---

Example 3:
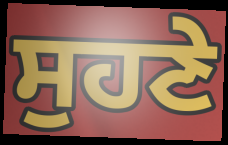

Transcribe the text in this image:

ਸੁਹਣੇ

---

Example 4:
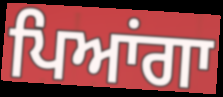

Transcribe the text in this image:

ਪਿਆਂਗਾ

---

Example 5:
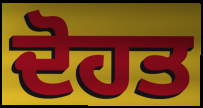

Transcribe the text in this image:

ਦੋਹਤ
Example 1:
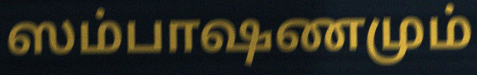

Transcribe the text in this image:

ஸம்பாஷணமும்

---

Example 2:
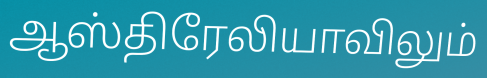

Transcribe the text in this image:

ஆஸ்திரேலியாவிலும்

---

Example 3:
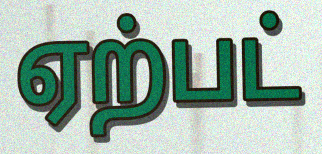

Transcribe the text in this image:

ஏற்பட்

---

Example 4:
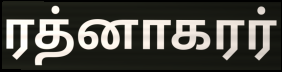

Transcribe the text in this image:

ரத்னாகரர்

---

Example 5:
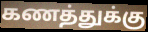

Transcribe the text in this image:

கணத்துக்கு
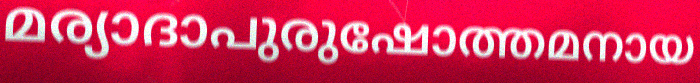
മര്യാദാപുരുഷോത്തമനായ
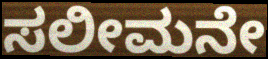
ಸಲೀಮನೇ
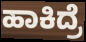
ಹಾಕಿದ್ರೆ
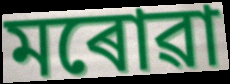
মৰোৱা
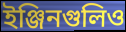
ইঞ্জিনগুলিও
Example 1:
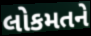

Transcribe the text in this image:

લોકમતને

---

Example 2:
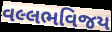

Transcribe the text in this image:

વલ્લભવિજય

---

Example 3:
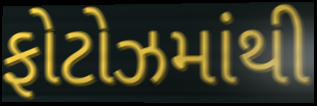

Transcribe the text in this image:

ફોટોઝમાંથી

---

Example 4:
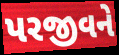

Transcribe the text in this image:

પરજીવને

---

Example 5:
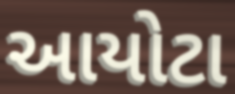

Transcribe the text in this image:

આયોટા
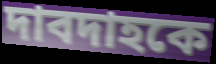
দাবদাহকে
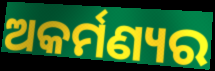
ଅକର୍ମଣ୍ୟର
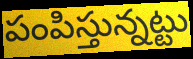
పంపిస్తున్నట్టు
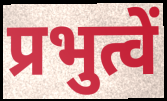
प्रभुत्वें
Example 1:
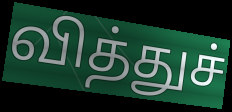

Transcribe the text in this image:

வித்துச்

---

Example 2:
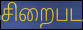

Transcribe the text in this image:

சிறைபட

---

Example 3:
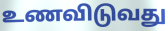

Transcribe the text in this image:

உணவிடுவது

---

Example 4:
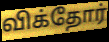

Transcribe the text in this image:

____________________

What is being asked >>
Omit the pictures, then give every record back exactly as it stands.

Answer to this problem >>
---

Example 3:

Transcribe the text in this image:

ਸੁਹਣੇ

---

Example 4:

Transcribe the text in this image:

ਪਿਆਂਗਾ

---

Example 5:

Transcribe the text in this image:

ਦੋਹਤ
Example 1:

Transcribe the text in this image:

ஸம்பாஷணமும்

---

Example 2:

Transcribe the text in this image:

ஆஸ்திரேலியாவிலும்

---

Example 3:

Transcribe the text in this image:

ஏற்பட்

---

Example 4:

Transcribe the text in this image:

ரத்னாகரர்

---

Example 5:

Transcribe the text in this image:

கணத்துக்கு
മര്യാദാപുരുഷോത്തമനായ
ಸಲೀಮನೇ
ಹಾಕಿದ್ರೆ
মৰোৱা
ইঞ্জিনগুলিও
Example 1:

Transcribe the text in this image:

લોકમતને

---

Example 2:

Transcribe the text in this image:

વલ્લભવિજય

---

Example 3:

Transcribe the text in this image:

ફોટોઝમાંથી

---

Example 4:

Transcribe the text in this image:

પરજીવને

---

Example 5:

Transcribe the text in this image:

આયોટા
দাবদাহকে
ଅକର୍ମଣ୍ୟର
పంపిస్తున్నట్టు
प्रभुत्वें
Example 1:

Transcribe the text in this image:

வித்துச்

---

Example 2:

Transcribe the text in this image:

சிறைபட

---

Example 3:

Transcribe the text in this image:

உணவிடுவது

---

Example 4:

Transcribe the text in this image:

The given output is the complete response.